An introduction to the UNIX command line for munging data.
(Source on github, made with remark)
- small, sharp tools
- that can be chained together
- to solve complex problems
- goes back to the introduction of the pipe and grep in 1973
where simple means: providing well thought out functionality, implemented to perfection (see grep algorigthm and implementation)

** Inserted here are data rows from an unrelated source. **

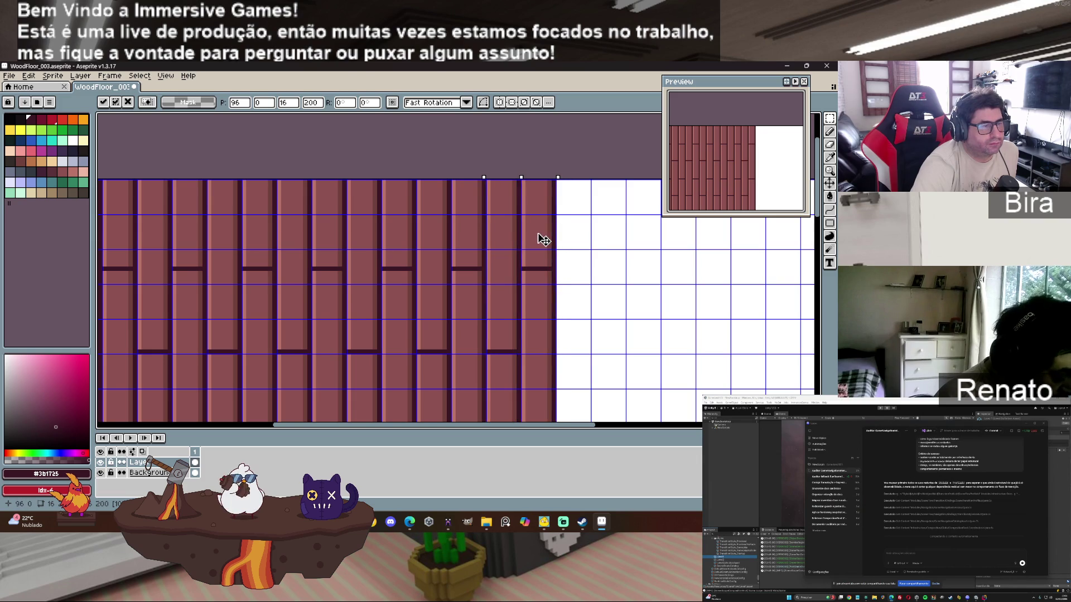
pyautogui.moveTo(535, 425); pyautogui.dragTo(664, 427)
pyautogui.moveTo(258, 247); pyautogui.dragTo(488, 249)
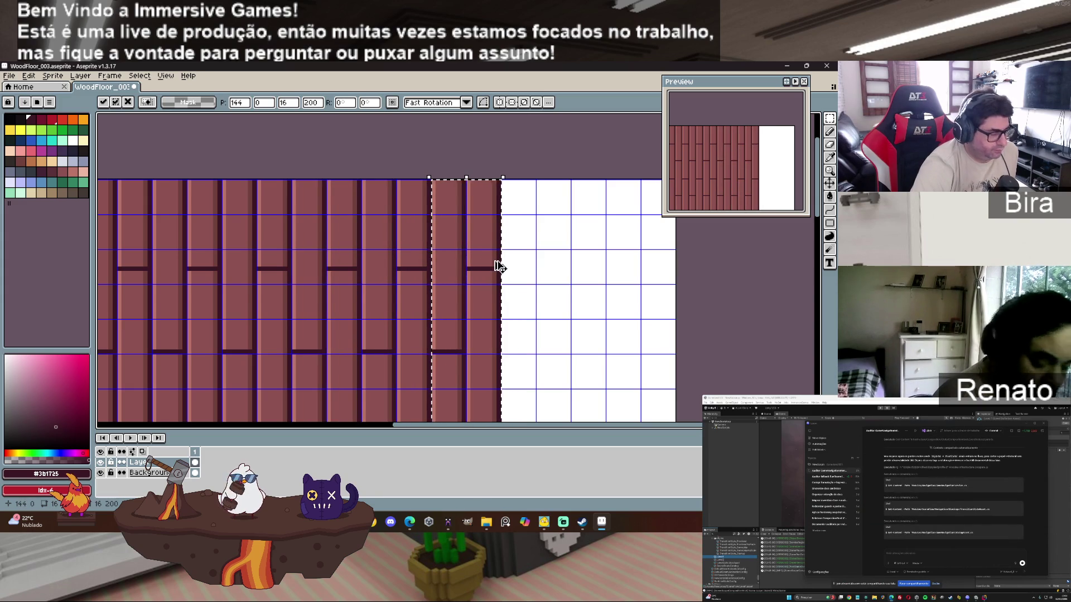
pyautogui.moveTo(490, 263); pyautogui.dragTo(626, 258)
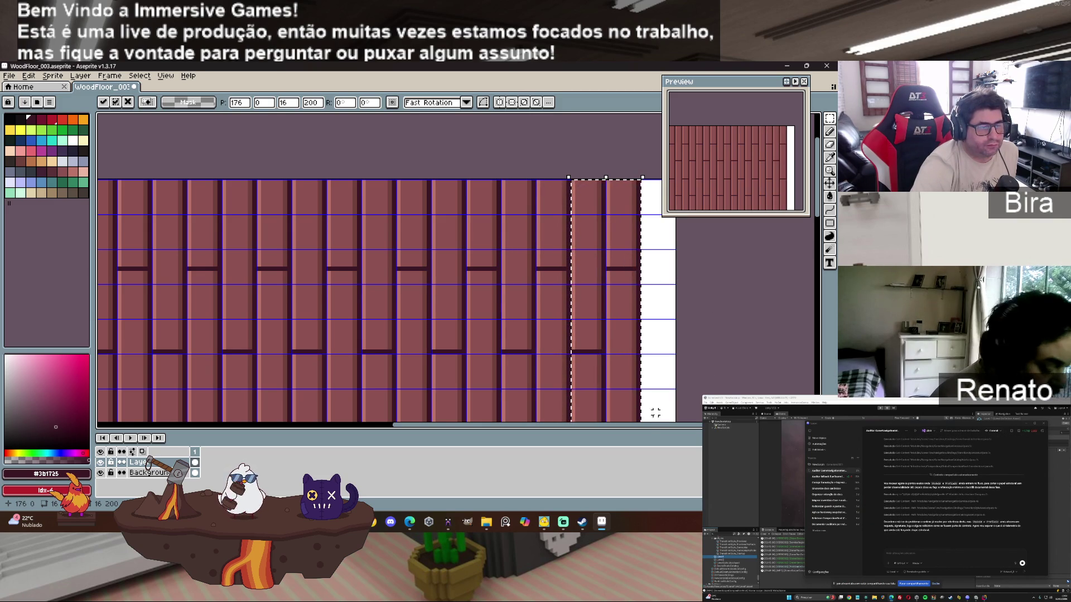
pyautogui.hscroll(5, 643, 429)
pyautogui.press('ctrl+d')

- use the up-arrow (and down-arrow) to go back to previouse commands
- use the tabulator key for file name completion: type just the first letter of a filename, then try tab
- use CTRL-A to move your cursor to the beginning of the line
- use CTRL-E to move your cursor to the end of the line
- use CTRL-K to delete from the cursor to the end of the line
- !! repeats the last command
- !$ repeat the last word of the last command
$ mkdir this_long_directory_name
$ cd !$
first, let's look at the size:
$ ls -l parole
-rw-r----- 1 bjelline admin 2286089 Feb 25 12:13 parole
$ ls -lh parole
-rw-r----- 1 bjelline admin 2.2M Feb 25 12:13 parole
you don't know what might be in the file? guess the file type:
$ file parole
parole: ASCII text
if it's text, we can take a peek with less.
$ less parole
use key commands in less (in many contexts)
- q to quit
- SPACE to page one down
- CTRL-B to go back one page
- CTRL-F to go back one page
- G to jump to the end
- CTRL-G to find out where you a (line number + percent)
- 50% jump to middle of file (works for any number 0-100)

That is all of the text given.